◆ **Exercise prompt**: List every person or user name that appears in the ticket page on NTCP monitor contention.

◆ **Document text**:
-- begin --

Opened 8 years ago
Closed 8 years ago
#697 closed enhancement (fixed)
Heavy monitor contention in ntcp.{Reader,Writer}$Runner.run
Reported by: | Zlatin Balevsky | Owned by: | zzz |
---|---|---|---|
Priority: | minor | Milestone: | 0.9.2 |
Component: | router/transport | Version: | 0.9.1 |
Keywords: | NTCP monitor contention | Cc: | Zlatin Balevsky, Meeh |
Parent Tickets: | Sensitive: | no |
Description
I'm observing very frequent and heavy contention of the _pendingConnections monitor in both ntcp reader and writer.
There are some potentially expensive operations happening inside those monitors like removing from the head of an ArrayList?, but before I start changing code I'll try running the high-capacity router with just a single Reader and single Writer threads. Modern cpus should be able to handle many megabits of traffic on a single core, and I suspect the number of those threads was decided through the "favorite number" method.
I'll be updating this post as I get more data.
Subtickets
Change History (28)
comment:1 Changed 8 years ago by
comment:2 Changed 8 years ago by
… but as we discussed elsewhere, the Readers push data all the way through the router and I don't think it's wise to reduce them to a single thread
comment:3 Changed 8 years ago by
yourkit snapshot of monitor profiling with 0.9.1-12 demonstrating the contention:
http://nnz2serwcyvndjwqufqpubiu2khqjqelrwrim4pxiyhk7ixwnhnq.b32.i2p/0.9.1-12/monitor.snapshot.bz2
am now running 0.9.1-14 with 2 reader and 2 writer threads instead of 4
comment:4 Changed 8 years ago by
Example trace where a reader thread bumps into a writer thread:
So, any reader thread can bump into any writer thread + the event pumper! This is pretty bad. (quadratic contention? looks like it)
comment:5 Changed 8 years ago by
Encouraging results from running -14 with LinkedHashSet? instead of ArrayList? ( http://pastethis.i2p/show/1684/ )
The time spent waiting to acquire monitors has dropped by 66%!
comment:6 Changed 8 years ago by
Milestone: | → 0.9.2 |
---|---|
Status: | new → accepted |
LinkedHashSets? in 0.9.1-16, similar to paste 1684, to reduce time spent in _pendingConnection lock. An easy and obvious improvement.
Not sure why "bumping into" is bad, or what you mean by "quadratic contention". 4x4 chances of blocking? But how would reducing number of threads make it better?
Leaving ticket open as there are probably more improvements possible. And to await results of thread count changes.
comment:7 Changed 8 years ago by
results from -15 with patch (almost identical to -16) but with 2 reader & 2 writer threads
http://nnz2serwcyvndjwqufqpubiu2khqjqelrwrim4pxiyhk7ixwnhnq.b32.i2p/0.9.1-15-LHS-2r2w/
Included are bandwidth, peers and participating tunnel graphs as well as yourkit snapshot. Immediate first impression - the bandwidth use is much higher than in previous runs, whereas the number of tunnels and peers is comparable. I have asked KillYourTV to confirm this independently.

-- end --

◆ **Listed entries**:
-- begin --

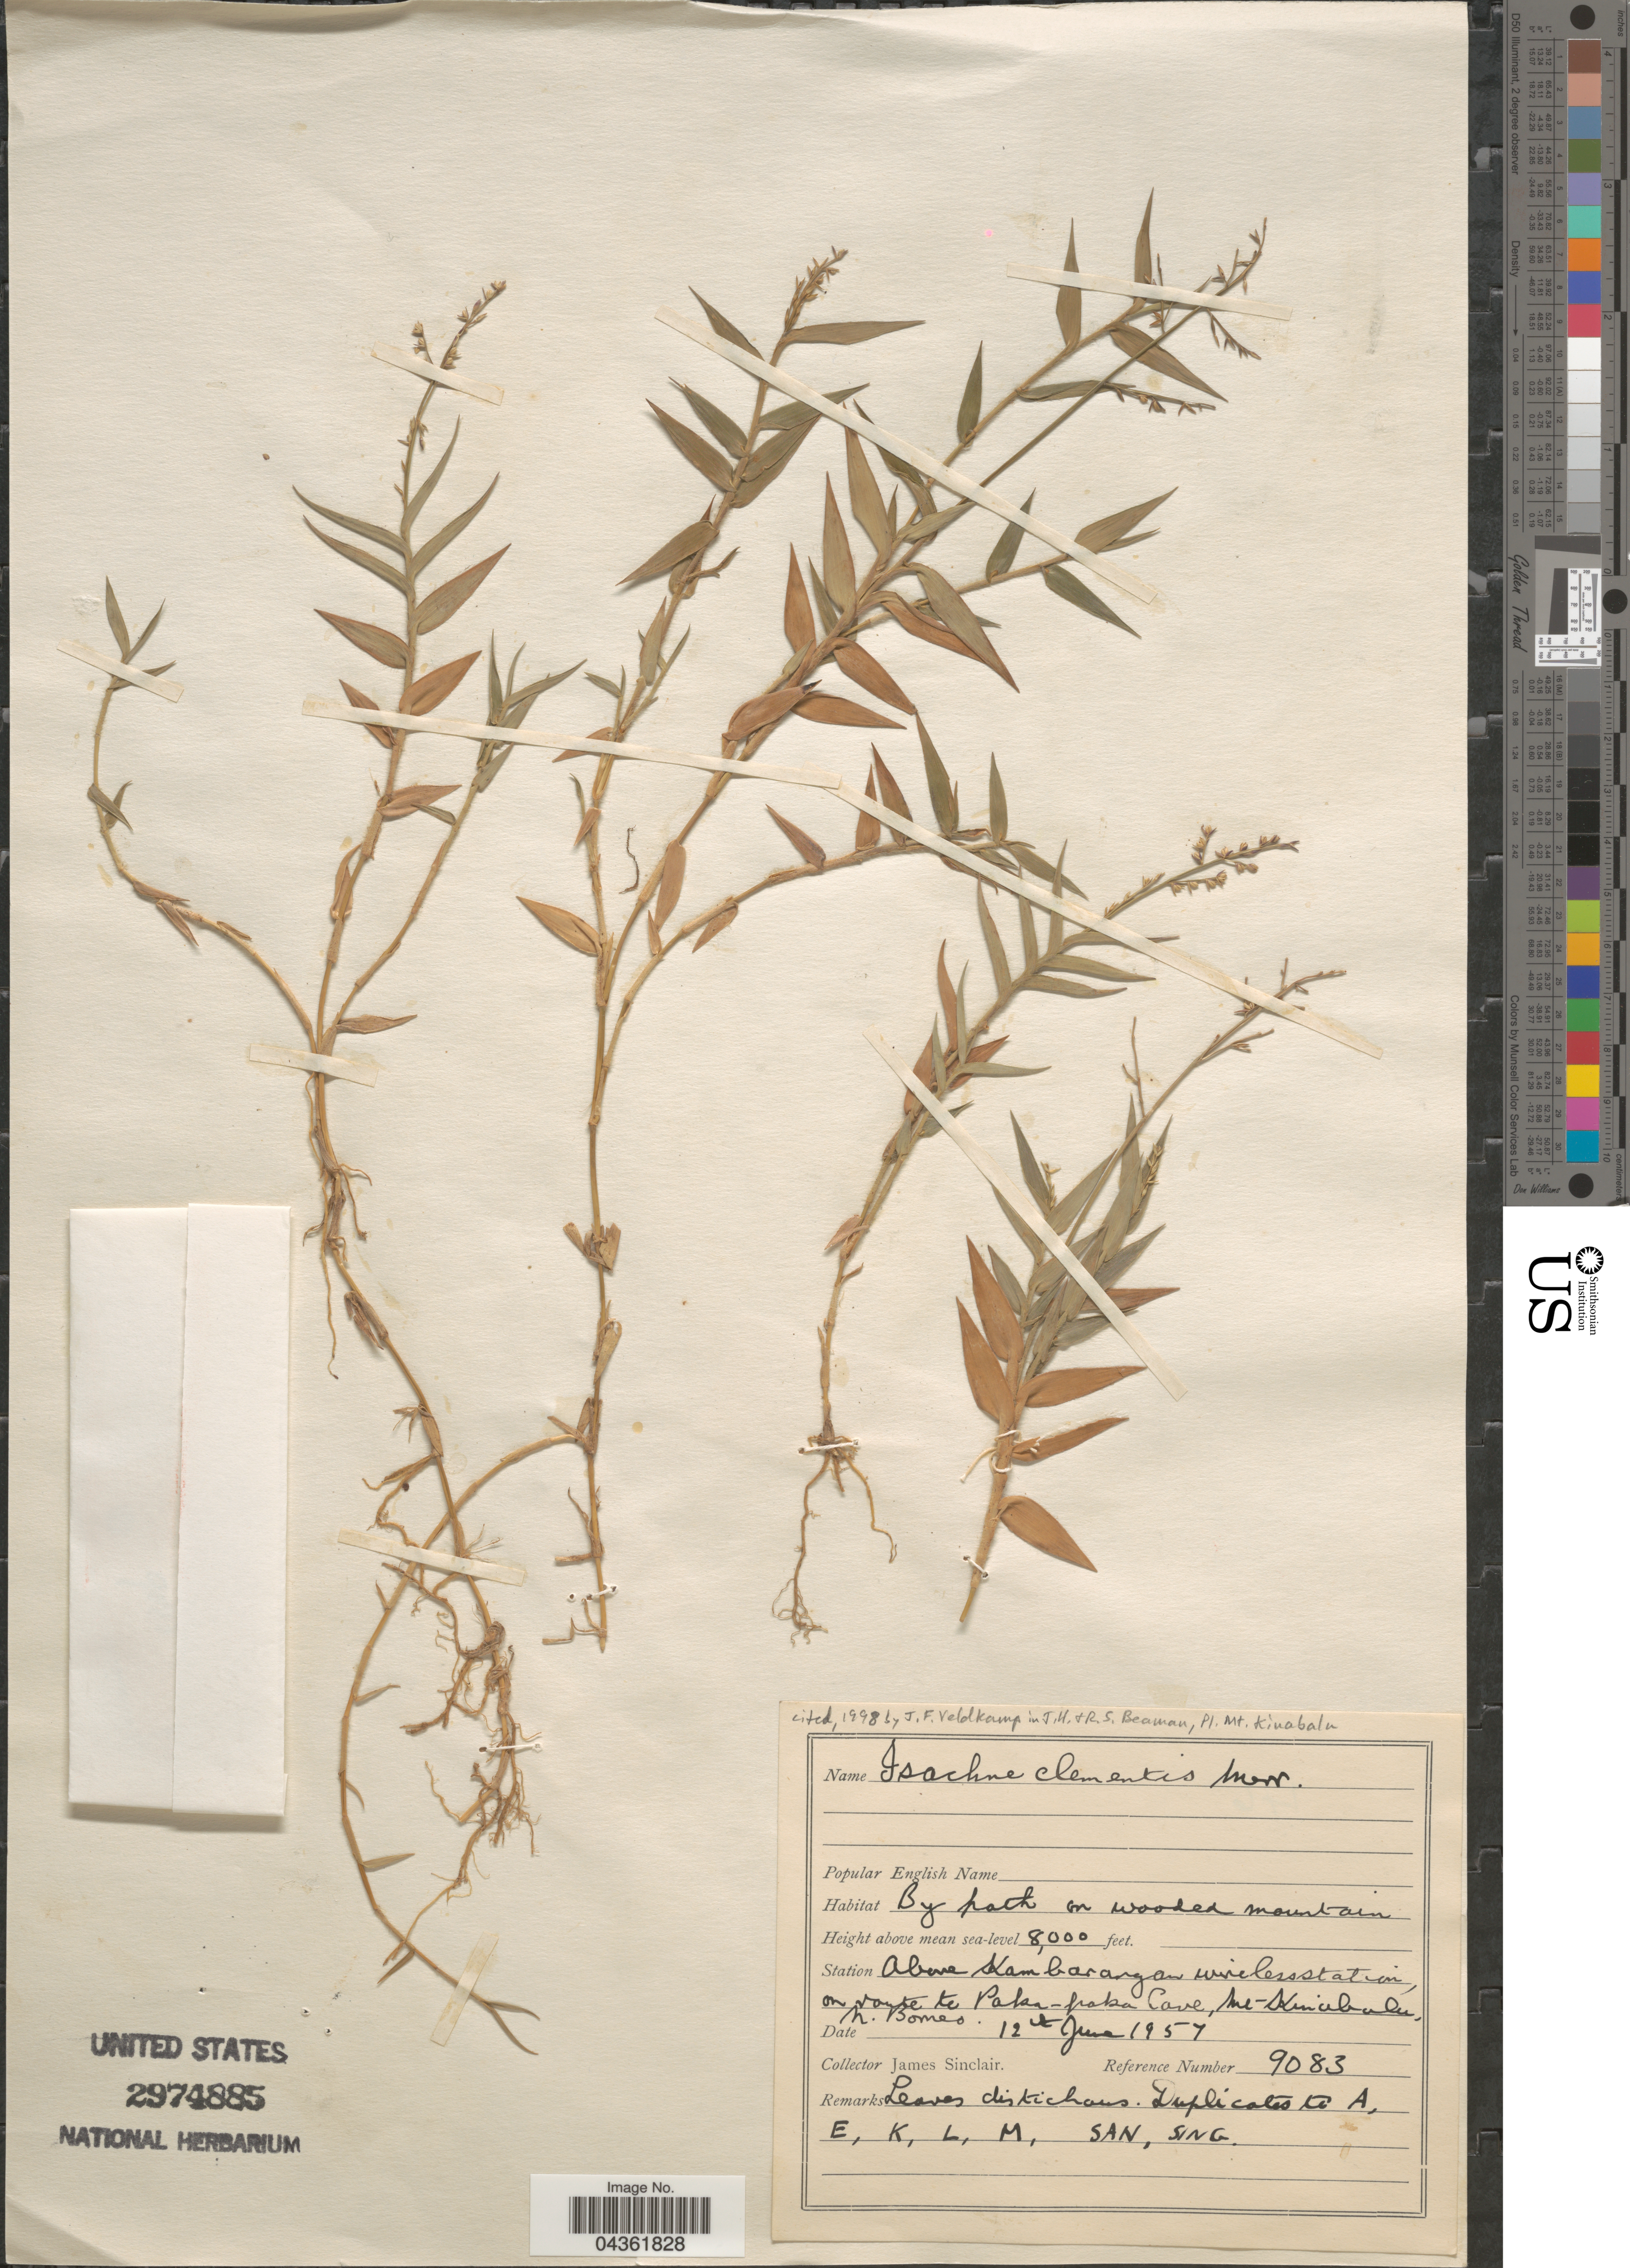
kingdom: Plantae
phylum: Tracheophyta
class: Liliopsida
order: Poales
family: Poaceae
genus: Isachne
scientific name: Isachne clementis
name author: Merr.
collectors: J. Sinclair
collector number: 9083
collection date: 1957-06-12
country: Malaysia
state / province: Sabah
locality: Station above Kambarangan wirelessstation, on route to Paka-paka Cave, Mt. Kinabalu, N. Borneo.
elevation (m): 2438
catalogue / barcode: US 2974885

-- end --

◆ **Completed task**: Zlatin Balevsky, zzz, Meeh, KillYourTV